- HTMLparser.c: Patch from Jonas Borgström
(htmlGetEndPriority): New function, returns
the priority of a certain element.
(htmlAutoCloseOnClose): Only close inline elements if they
all have lower or equal priority.
- result/HTML: this of course changed a number of tests results.
Daniel
diff --git a/HTMLparser.c b/HTMLparser.c
index 870201d..5e79464 100644
--- a/HTMLparser.c
+++ b/HTMLparser.c
@@ -565,15 +565,32 @@
 };
 
 /*
- * end tags that imply the end of the inside elements
- */
-const char *htmlEndClose[] = {
-"head",
-"body",
-"html",
-NULL
-};
+ * This table is used by the htmlparser to know what to do with
+ * broken html pages.

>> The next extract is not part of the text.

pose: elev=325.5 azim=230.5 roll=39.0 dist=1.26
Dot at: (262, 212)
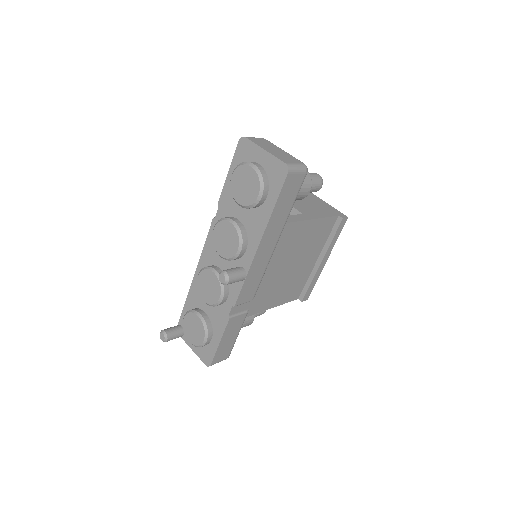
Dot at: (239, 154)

By assigning different priorities to different
+ * elements the parser can decide how to handle extra endtags.
+ * Endtags are only allowed to close elements with lower or equal
+ * priority.
+ */ 
 
+typedef struct {
+    const char *name;
+    int priority;
+} elementPriority;
+
+const elementPriority htmlEndPriority[] = {
+    {"div",   150},
+    {"td",    160},
+    {"th",    160},
+    {"tr",    170},
+    {"thead", 180},
+    {"tbody", 180},
+    {"tfoot", 180},
+    {"table", 190},
+    {"head",  200},
+    {"body",  200},
+    {"html",  220},
+    {NULL,    100} /* Default priority */
+};
 
 static const char** htmlStartCloseIndex[100];
 static int htmlStartCloseIndexinitialized = 0;
@@ -628,6 +645,23 @@
 }
 
 /**
+ * htmlGetEndPriority:
+ * @name: The name of the element to look up the priority for.
+ * 
+ * Return value: The "endtag" priority.
+ **/
+static int
+htmlGetEndPriority (const xmlChar *name) {
+	int i = 0;
+
+	while ((htmlEndPriority[i].name != NULL) &&
+	       (!xmlStrEqual((const xmlChar *)htmlEndPriority[i].name, name)))
+	    i++;
+
+	return(htmlEndPriority[i].priority);
+}
+
+/**
  * htmlCheckAutoClose:
  * @newtag:  The new tag name
  * @oldtag:  The old tag name
@@ -674,7 +708,7 @@
 htmlAutoCloseOnClose(htmlParserCtxtPtr ctxt, const xmlChar *newtag) {
     htmlElemDescPtr info;
     xmlChar *oldname;
-    int i, endCloses = 0;
+    int i, priority;
 
 #ifdef DEBUG
     xmlGenericError(xmlGenericErrorContext,"Close of %s stack: %d elements\n", newtag, ctxt->nameNr);
@@ -682,15 +716,20 @@
         xmlGenericError(xmlGenericErrorContext,"%d : %s\n", i, ctxt->nameTab[i]);
 #endif
 
+    priority = htmlGetEndPriority (newtag);
+
     for (i = (ctxt->nameNr - 1);i >= 0;i--) {
+
         if (xmlStrEqual(newtag, ctxt->nameTab[i])) break;
+	/*
+	 * A missplaced endtagad can only close elements with lower
+	 * or equal priority, so if we find an element with higher
+	 * priority before we find an element with
+	 * matching name, we just ignore this endtag 
+	 */
+	if (htmlGetEndPriority (ctxt->nameTab[i]) > priority) return;
     }
     if (i < 0) return;
-    for (i = 0; (htmlEndClose[i] != NULL);i++)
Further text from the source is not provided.